Rockbox

Tasklist

FS#7166 - musepack decoder performance optimization

Attached to Project: Rockbox
Opened by Andree Buschmann (Buschel) - Sunday, 13 May 2007, 19:15 GMT
Last edited by Thom Johansen (preglow) - Thursday, 30 August 2007, 11:41 GMT
Task Type Patches
Category Codecs
Status Closed
Assigned To No-one
Operating System iPod 5G
Severity Low
Priority Normal
Reported Version
Due in Version Undecided
Due Date Undecided
Percent Complete 100%
Votes 2
Private No

Details

Finalized my "first shot" on musepack performance optimization. I compiled against current Trunk (13378) and tested on my iPOD-Video (30G). Tesfile was a .mpc-File with avg. 196kbps and 348 seconds duration and the "test-codec"-plugin.

Measurements:
Trunk-Version decodes in 154s (2.26x realtime)
Trunk-Version with -O1 decodes in 140s (2.49x realtime, +10%)

Changes in code and their results on top of Trunk/-O1 (synth_filter.c, makefile):
Apply 32bit-multiplies for calc_new_V() -> decodes in 131s (2.65x realtime, +17%)
Apply 32bit-multiplies for windowing -> decodes in 128s (2.72x realtimem, +20%)
Remark: The 32bit-multiplies are faster than the ARM-assembler for 64bit-multiplies on -O1

I also checked the decoder output (Thanks to linuxstb for the wav-write functionality) against the output of my WinAmp-Decoder -- I will do further testing against Trunk-version.
The results show that there are differences with a maximum of +/- 30 (for 16Bit samples). In spectral view the additional noise is connected to the filterbank borders -- this was expected -- and has its maximum at roundabout -90dB. The signal itself it always roundabout 40-60dB above -- so it shall be masked anyway.

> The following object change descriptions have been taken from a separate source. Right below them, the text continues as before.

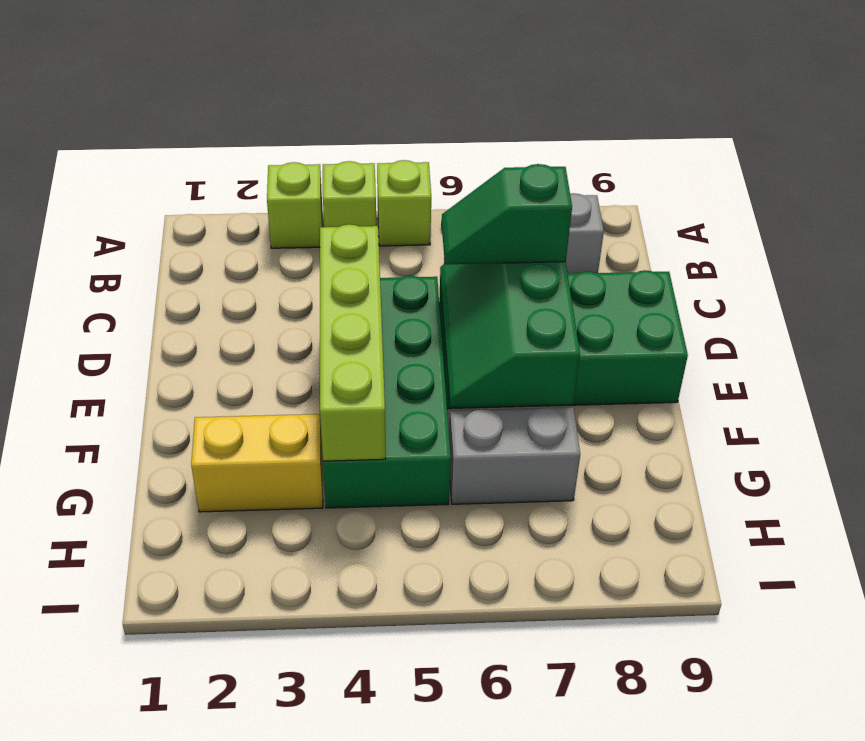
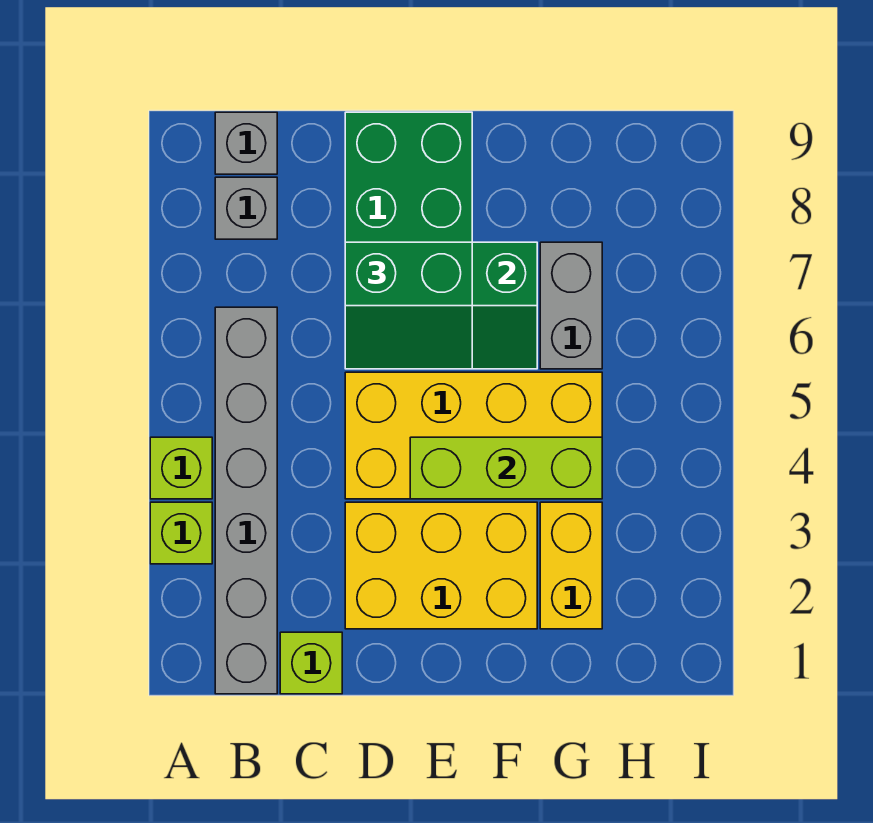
lime brick A5 level 1 -> lime brick C1 level 1
none -> grey brick B1:B6 level 1
none -> grey brick B9 level 1
none -> yellow brick D2:F3 level 1
green brick D4:G5 level 1 -> yellow brick D4:G5 level 1
lime brick D4:G4 level 2 -> lime brick E4:G4 level 2
green slope D6:D7 level 3 top 7 -> green slope D6:E7 level 3 top 7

What is contained is this patch:
- enable the "test_codec"-feature for performance measurements and comparing decoder output
- set compiler option from -O2 to -O1 for libmusepack
- several changes in synth_filter.c:
- small refacturation of synthesis-filter
- minor code clean-up
- add 32bit-multiply for fast-DCT-algorithm
- add 32bit-multiply for windowing-algorithm
- add two new #defines to configure usage of new multiplies (32bit or 64bit)

ToDo: The switch to 32bit-multiplies was a first shot to get in touch with the possibilities we have on optimizations. The current implementation will do fixed defined shifts for dct- and window-coefficient-multiplies. For fewer loss of accuracy I propose to do further tweaking for multiplications of samples and coefficients, e.g. taking into account the value of the coefficient to do optimized shifts before multiplications.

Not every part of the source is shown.